Top of TEXT SHOWN

More than one-fifth of the world’s population will watch FIFA World Cup 26 and see the real-world outcomes of UT’s turfgrass research to create the perfect playing surface for ultimate performance.

Distinguished Professor of Turfgrass Science and Management John Sorochan
Turfgrass scientists at UT are innovating from the ground up to prepare North America for the planet’s most-watched sporting competition—FIFA World Cup 26. The team, led by Distinguished Professor of Turfgrass Science and Management John Sorochan, is pushing the science of natural turf into new territory through a five-year collaboration with FIFA, soccer’s international governing body.
They’re starting with the 16 host stadiums and dozens of training sites across Canada, Mexico, and the United States, but the benefits won’t end with the competition’s final whistle. UT researchers aim to develop the best possible playing surface—one that ensures safety and top performance for world champions, youth club teams, and every player in between.

Young children play soccer on a turfgrass pitch.
Impacting Safety and Performance
The perfect playing surface looks good and performs better. “Turf consistency is key to athlete safety and performance,” Sorochan says. That means no divots, soft spots, or wet spots. The ball should bounce consistently. Players can count on having the ideal degree of traction across the field and the same playing conditions on every field during a tournament.

Bottom of TEXT SHOWN

- ACTION ITEM A: According to the turfgrass research article, how long is the collaboration between the UT team and FIFA?
- ACTION ITEM B: Extend the turfgrass research article beyond its final sentence, keeping its tone and subject.

Top of DATA EXTRACTS

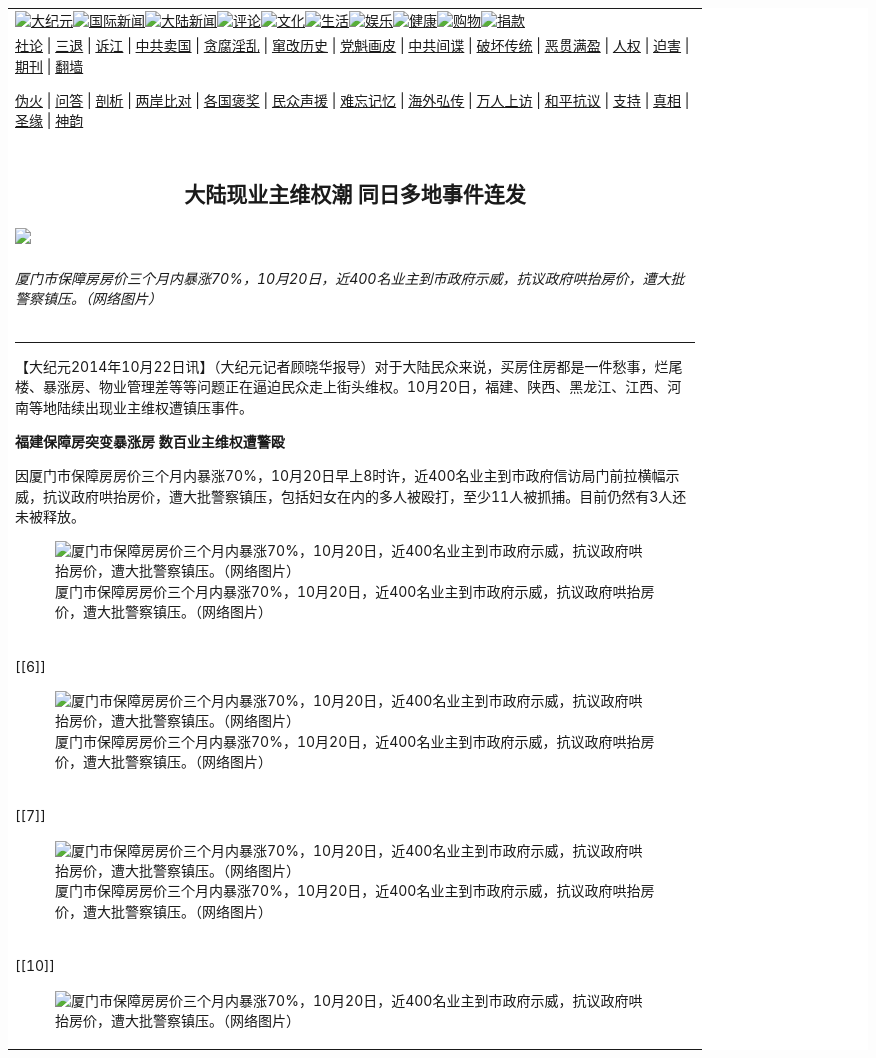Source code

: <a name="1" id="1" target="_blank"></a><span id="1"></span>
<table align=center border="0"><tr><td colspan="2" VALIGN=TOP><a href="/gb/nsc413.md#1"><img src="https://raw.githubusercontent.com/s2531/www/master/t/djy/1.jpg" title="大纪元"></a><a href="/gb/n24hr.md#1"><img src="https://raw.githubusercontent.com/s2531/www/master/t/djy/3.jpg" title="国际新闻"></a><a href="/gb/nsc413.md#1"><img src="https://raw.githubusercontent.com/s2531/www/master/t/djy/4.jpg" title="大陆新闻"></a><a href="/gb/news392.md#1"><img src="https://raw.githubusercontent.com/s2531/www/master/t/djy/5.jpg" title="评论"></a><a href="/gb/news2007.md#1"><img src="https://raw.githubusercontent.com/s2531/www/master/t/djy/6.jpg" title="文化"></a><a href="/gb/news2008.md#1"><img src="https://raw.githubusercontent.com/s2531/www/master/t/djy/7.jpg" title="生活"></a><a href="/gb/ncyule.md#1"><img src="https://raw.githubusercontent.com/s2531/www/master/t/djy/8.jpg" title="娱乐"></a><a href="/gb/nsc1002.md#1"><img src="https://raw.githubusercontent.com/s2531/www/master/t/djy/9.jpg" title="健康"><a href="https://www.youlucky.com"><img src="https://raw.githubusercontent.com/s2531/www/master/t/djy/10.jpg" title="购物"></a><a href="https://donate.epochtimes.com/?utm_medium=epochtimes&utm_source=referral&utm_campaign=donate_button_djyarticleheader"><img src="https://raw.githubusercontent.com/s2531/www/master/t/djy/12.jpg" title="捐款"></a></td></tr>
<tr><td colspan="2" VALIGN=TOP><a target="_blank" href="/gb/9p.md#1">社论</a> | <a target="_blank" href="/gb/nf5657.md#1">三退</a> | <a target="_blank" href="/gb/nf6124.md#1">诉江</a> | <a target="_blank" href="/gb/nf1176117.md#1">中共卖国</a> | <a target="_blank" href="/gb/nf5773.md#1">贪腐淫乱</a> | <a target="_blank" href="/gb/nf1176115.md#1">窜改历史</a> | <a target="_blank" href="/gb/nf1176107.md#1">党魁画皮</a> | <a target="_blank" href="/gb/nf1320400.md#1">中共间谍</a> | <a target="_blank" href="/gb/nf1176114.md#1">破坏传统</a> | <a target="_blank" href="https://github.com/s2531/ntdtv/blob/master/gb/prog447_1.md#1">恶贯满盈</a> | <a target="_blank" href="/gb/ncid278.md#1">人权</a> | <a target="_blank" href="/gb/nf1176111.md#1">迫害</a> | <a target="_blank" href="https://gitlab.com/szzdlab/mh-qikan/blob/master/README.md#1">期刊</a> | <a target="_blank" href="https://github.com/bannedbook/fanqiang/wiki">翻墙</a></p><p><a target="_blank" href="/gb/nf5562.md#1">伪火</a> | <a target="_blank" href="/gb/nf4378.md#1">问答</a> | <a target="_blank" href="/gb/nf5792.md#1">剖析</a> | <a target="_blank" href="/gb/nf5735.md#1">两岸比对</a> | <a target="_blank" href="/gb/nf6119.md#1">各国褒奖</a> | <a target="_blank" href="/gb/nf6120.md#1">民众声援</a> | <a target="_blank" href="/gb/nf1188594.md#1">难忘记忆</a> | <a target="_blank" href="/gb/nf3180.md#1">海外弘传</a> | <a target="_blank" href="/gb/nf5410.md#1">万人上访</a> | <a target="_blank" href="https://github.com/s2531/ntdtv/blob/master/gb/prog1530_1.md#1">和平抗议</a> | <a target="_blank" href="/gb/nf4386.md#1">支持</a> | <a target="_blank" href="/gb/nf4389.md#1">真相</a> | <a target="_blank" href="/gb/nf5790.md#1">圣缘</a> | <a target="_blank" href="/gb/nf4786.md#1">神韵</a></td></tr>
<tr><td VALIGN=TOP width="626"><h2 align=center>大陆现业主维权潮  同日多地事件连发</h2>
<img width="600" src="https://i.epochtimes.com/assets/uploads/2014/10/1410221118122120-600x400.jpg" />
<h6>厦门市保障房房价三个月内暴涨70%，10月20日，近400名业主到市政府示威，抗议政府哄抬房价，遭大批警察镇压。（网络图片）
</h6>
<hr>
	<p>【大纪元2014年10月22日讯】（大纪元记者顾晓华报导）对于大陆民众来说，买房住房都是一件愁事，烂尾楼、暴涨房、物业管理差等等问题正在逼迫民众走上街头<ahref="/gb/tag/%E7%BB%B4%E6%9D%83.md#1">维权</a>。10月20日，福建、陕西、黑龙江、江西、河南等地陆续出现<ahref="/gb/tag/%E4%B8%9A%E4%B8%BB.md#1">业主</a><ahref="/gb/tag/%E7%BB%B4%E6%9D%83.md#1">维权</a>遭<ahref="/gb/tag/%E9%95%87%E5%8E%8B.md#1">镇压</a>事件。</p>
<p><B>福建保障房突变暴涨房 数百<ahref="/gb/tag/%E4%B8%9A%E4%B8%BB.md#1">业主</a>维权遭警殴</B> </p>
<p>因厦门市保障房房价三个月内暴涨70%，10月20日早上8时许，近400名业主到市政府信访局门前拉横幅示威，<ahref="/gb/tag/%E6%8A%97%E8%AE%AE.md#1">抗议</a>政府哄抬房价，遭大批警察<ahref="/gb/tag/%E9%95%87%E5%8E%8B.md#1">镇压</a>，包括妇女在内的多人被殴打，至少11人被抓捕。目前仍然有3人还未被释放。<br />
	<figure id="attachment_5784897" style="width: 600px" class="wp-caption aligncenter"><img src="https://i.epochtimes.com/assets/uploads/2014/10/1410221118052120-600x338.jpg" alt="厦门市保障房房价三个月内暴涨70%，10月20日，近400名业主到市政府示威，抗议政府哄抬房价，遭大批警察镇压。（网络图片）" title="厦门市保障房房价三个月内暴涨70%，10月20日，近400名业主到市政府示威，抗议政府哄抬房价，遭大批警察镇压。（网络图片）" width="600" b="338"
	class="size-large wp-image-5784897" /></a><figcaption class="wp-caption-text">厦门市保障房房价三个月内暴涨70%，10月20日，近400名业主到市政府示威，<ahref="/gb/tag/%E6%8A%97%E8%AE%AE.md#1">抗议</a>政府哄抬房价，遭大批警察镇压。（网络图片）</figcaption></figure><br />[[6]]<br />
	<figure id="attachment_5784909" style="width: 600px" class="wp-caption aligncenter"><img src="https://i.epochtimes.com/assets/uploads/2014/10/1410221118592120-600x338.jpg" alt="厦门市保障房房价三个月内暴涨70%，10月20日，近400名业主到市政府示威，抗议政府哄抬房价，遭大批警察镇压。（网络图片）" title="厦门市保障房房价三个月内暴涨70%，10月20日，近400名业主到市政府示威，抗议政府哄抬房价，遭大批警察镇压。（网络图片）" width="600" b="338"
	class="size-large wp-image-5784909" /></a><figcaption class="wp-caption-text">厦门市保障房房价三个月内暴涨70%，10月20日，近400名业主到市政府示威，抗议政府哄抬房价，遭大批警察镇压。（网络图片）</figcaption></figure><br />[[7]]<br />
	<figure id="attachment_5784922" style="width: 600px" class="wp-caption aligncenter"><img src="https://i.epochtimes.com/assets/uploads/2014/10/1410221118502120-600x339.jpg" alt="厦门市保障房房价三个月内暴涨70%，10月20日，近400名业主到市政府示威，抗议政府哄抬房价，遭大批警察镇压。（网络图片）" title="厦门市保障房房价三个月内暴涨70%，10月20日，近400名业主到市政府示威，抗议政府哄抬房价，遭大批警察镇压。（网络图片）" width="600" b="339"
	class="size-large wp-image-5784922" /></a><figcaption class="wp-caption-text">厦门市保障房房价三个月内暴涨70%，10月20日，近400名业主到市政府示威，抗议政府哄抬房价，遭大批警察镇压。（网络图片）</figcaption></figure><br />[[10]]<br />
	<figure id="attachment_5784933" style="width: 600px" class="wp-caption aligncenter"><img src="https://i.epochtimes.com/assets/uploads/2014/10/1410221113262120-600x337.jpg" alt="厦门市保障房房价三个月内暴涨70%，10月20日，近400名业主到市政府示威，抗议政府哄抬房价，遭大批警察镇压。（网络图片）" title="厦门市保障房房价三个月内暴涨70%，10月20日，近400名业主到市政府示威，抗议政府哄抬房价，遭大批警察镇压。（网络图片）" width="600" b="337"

Bottom of DATA EXTRACTS
Top of DATA EXTRACTS

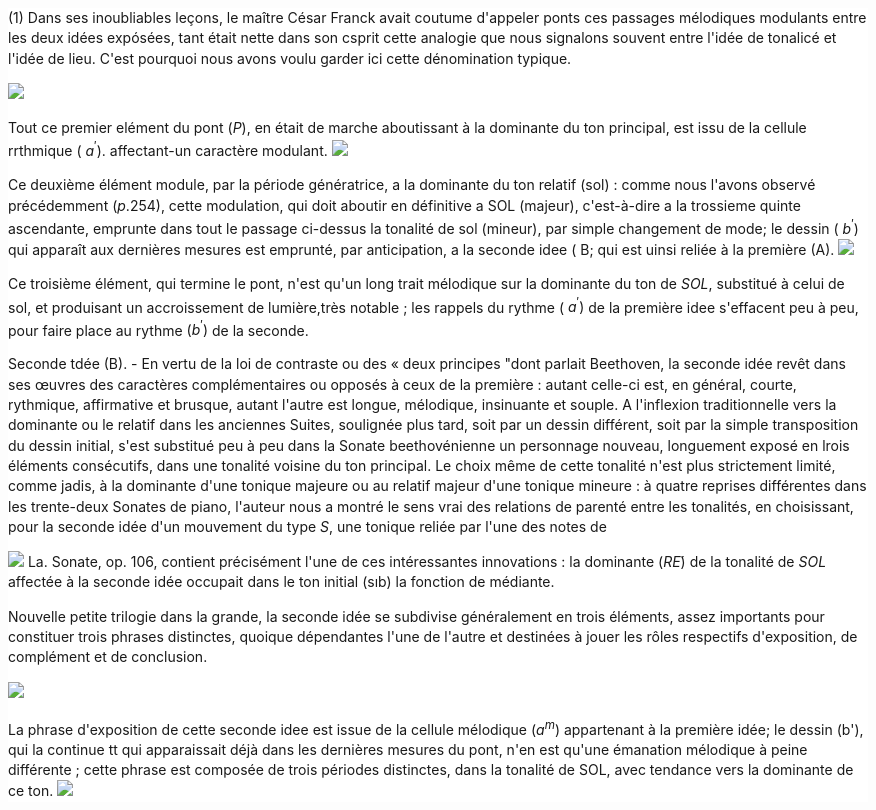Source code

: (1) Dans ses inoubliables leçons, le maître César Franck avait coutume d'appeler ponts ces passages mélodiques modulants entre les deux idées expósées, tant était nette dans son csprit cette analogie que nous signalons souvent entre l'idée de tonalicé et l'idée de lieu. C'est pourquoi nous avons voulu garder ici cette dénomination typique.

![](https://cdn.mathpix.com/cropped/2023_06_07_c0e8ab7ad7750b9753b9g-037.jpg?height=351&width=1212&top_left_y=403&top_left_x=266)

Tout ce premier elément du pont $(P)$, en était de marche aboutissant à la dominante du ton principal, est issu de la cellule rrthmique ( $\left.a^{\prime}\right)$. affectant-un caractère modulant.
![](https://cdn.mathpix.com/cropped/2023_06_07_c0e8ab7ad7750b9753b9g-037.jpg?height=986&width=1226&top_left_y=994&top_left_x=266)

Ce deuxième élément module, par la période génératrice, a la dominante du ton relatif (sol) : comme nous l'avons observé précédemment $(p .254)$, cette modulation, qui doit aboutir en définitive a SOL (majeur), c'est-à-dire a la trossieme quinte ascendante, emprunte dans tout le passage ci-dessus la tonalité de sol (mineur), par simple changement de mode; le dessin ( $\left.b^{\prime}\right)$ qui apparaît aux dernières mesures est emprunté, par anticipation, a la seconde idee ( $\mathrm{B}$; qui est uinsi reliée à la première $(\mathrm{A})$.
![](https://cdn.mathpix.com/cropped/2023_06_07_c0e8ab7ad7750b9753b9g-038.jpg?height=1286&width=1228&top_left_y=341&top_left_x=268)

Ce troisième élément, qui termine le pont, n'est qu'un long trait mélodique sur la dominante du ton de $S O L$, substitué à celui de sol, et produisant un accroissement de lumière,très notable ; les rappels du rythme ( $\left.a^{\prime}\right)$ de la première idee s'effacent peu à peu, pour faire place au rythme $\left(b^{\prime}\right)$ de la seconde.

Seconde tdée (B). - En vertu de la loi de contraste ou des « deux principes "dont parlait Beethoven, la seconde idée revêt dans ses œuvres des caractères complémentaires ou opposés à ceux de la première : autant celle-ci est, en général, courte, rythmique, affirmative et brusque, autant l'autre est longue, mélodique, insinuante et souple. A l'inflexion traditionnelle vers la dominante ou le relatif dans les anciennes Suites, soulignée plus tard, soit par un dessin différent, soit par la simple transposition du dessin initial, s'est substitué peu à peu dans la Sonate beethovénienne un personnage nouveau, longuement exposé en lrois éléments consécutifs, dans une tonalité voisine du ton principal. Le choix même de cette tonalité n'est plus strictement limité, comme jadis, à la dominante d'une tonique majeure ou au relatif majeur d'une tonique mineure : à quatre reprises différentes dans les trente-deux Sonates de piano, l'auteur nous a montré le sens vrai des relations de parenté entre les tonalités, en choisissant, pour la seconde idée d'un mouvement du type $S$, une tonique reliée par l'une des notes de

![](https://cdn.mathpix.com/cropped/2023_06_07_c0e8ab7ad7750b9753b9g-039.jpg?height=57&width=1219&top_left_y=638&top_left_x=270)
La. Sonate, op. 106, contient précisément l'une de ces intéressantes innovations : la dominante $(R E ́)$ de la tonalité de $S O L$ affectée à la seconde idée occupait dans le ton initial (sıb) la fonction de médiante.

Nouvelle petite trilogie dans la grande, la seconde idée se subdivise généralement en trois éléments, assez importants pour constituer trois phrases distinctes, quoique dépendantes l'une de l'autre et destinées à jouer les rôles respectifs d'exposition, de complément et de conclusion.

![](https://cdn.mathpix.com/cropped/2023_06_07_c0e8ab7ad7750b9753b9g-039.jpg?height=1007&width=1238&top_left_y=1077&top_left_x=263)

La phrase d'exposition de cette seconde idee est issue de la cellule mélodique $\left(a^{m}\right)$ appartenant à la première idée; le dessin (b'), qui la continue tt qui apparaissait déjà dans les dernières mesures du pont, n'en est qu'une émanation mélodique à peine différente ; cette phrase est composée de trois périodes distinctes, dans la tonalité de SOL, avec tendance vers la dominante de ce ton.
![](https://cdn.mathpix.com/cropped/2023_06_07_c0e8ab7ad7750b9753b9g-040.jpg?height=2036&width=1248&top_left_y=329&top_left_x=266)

Bottom of DATA EXTRACTS

- EXERCISE ANSWER A: It is a five-year collaboration.

- EXERCISE ANSWER B:
Sorochan’s co-investigator John Stier is associate dean of UT’s Herbert College of Agriculture and a professor in the Department of Plant Sciences as well as a trustee of the Foundation for Safer Athletic Fields for Everyone. Stier can cite a long list of athletes from multiple sports—including himself—who can no longer play after injuries directly related to playing surfaces.
Inconsistencies that can end the careers of soccer stars and Super Bowl champions can also hurt children. “The surface matters at every skill level,” Sorochan says. “In the US, over 30 million children play sports. A consistent playing surface can prevent them from getting injuries at a young age that affect their ability to be active now and later in life.”
The human impact drives sports turf research at UT. “We’ve collaborated with biomechanics and kinesiology faculty since 2008. We launched a multimillion-dollar partnership with AstroTurf in 2009 to open the Center for Athletic Field Safety,” Sorochan says. “Our goal is not only to understand turfgrass as plant scientists but to understand how athletes interact with it. Collaborating with FIFA aligns perfectly.”
The Research Team Roster
Sorochan’s team for the collaboration includes plant sciences faculty members, full-time technicians, and graduate and undergraduate students. Faculty members have served as turf consultants to the NFL and MLB and as sports field managers for soccer, football, baseball, golf, and Olympic venues.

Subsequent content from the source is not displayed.